(Ken Silva, Headline USA) As President Joe Biden compares average MAGA supporters to neo-Nazis at home, his administration is apparently set to arm a literal neo-Nazi unit in Ukraine.
The Washington Post reported Monday that the Biden administration has lifted a ban on arming Ukraine’s infamous Azov Battalion after a review found “no evidence” that it’s involved in human-rights violations.
The Azov Brigade was reportedly founded in 2014 amidst the CIA-backed coup in Ukraine to fight pro-Russia separatists in the Donbas. In 2015, it was absorbed by Ukraine’s National Guard.
U.S. Embassy officials have confirmed that “the 12th Operational Purpose Brigade of the National Guard of Ukraine” (the official name the 12th Special Forces Brigade Azov of the National Guard of Ukraine) has passed the vetting required by U.S. law and is eligible to receive… pic.twitter.com/8grhFzbRvT
— Azov Brigade (@azov_media) June 11, 2024
“The military unit’s founder, Andriy Biletsky, is known for his neo-Nazi and white supremacist rhetoric,” antiwar.com explained in a Tuesday article.

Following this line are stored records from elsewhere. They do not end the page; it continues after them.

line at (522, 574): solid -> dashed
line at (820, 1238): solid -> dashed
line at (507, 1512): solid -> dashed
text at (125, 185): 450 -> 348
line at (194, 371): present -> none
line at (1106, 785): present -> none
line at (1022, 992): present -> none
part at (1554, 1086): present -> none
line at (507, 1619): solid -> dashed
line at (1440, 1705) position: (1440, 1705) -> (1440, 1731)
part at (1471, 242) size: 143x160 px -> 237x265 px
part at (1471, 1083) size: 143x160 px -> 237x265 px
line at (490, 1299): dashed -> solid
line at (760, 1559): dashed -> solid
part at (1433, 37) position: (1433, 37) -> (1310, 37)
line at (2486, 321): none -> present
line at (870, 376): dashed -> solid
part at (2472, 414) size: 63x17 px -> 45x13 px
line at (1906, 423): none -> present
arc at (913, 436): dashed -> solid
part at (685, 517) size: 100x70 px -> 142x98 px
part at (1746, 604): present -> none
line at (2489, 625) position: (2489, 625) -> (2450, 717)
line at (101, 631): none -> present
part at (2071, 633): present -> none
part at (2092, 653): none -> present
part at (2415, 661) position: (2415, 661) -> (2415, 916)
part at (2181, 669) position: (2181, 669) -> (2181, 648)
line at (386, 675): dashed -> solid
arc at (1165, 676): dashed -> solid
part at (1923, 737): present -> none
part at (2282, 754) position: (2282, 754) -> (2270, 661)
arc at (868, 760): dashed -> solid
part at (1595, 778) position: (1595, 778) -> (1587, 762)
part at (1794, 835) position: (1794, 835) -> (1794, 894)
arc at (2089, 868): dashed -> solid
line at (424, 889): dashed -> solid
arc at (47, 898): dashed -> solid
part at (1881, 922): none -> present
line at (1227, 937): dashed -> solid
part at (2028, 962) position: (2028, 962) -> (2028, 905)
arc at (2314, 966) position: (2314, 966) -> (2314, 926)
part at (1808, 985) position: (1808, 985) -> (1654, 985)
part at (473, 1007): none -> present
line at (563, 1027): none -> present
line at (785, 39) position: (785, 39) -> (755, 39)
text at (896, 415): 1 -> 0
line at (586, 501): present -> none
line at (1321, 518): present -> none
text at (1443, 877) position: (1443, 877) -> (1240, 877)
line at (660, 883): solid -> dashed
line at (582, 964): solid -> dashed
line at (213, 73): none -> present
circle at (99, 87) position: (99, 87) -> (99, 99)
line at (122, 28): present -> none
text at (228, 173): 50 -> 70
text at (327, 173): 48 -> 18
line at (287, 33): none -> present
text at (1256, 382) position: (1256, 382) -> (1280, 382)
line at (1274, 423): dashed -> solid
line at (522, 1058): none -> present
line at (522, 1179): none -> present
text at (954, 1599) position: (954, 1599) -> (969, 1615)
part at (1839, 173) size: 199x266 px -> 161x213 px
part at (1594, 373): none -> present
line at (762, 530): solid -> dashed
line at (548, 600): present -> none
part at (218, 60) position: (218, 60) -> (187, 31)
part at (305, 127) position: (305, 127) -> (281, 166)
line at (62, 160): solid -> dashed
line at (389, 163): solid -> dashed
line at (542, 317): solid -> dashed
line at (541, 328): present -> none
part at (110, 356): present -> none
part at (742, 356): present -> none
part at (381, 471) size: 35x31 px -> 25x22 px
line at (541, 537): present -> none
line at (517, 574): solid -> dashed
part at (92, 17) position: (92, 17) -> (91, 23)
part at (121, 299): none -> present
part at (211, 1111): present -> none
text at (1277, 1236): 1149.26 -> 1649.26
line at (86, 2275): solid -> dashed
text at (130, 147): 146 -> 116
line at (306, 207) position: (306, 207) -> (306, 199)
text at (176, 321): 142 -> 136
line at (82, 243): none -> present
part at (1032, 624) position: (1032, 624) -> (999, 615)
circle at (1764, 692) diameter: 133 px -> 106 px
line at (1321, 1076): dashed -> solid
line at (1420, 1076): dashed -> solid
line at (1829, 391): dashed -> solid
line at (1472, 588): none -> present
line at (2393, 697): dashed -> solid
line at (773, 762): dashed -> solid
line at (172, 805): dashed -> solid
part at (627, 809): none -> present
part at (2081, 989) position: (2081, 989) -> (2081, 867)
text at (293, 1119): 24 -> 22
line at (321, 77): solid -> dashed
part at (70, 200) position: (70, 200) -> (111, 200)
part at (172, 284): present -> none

“In 2014, Biletsky was also the leader of an ultra-nationalist organization known as the Social National Assembly (SNA), which dissolved in 2015.”
Headline USA has documented Azov’s ties with U.S. neo-Nazis.
One of the more prominent U.S. neo-Nazis, Blood Tribe leader Christopher Pohlhaus, went as far as briefly planning a compound in Maine to train American extremists to fight for Ukraine against Russia.
However, it’s doubtful whether American neo-Nazis will be keen to fight in Ukraine now that their brothers can receive U.S. arms. But as it became increasingly clear last year that hundreds of thousands of white Ukrainian males have been sent to the slaughter for the benefit of Western war hawks, Pohlhaus abandoned his plans to build a compound and said he and his friends are less zealous in their support for Biden’s proxy war.
“I will still continue to support the struggle of the people there,” Pohlhaus reportedly said on Telegram last November.
“I’m not going to allow our guys, my guys’ efforts and blood to go towards [the war].”
The Guardian reported in January that Pohlhaus’s sentiment is shared by the wider neo-Nazi movement, which is now more focused on Israel and more local issues.
“Within the wider web of neo-Nazi militancy, Ukraine chatter has all but evaporated with the conflict in Gaza and domestic issues outshining what was once a well-followed world event,” the Guardian reported.
“In September, a prominent far-right publication, linked to the disbanded American neo-Nazi terror group Atomwaffen Division, boldly declared that the war not only ‘doesn’t matter anymore to us,’ but it would ‘like to refocus’ on American issues,” the Guardian added.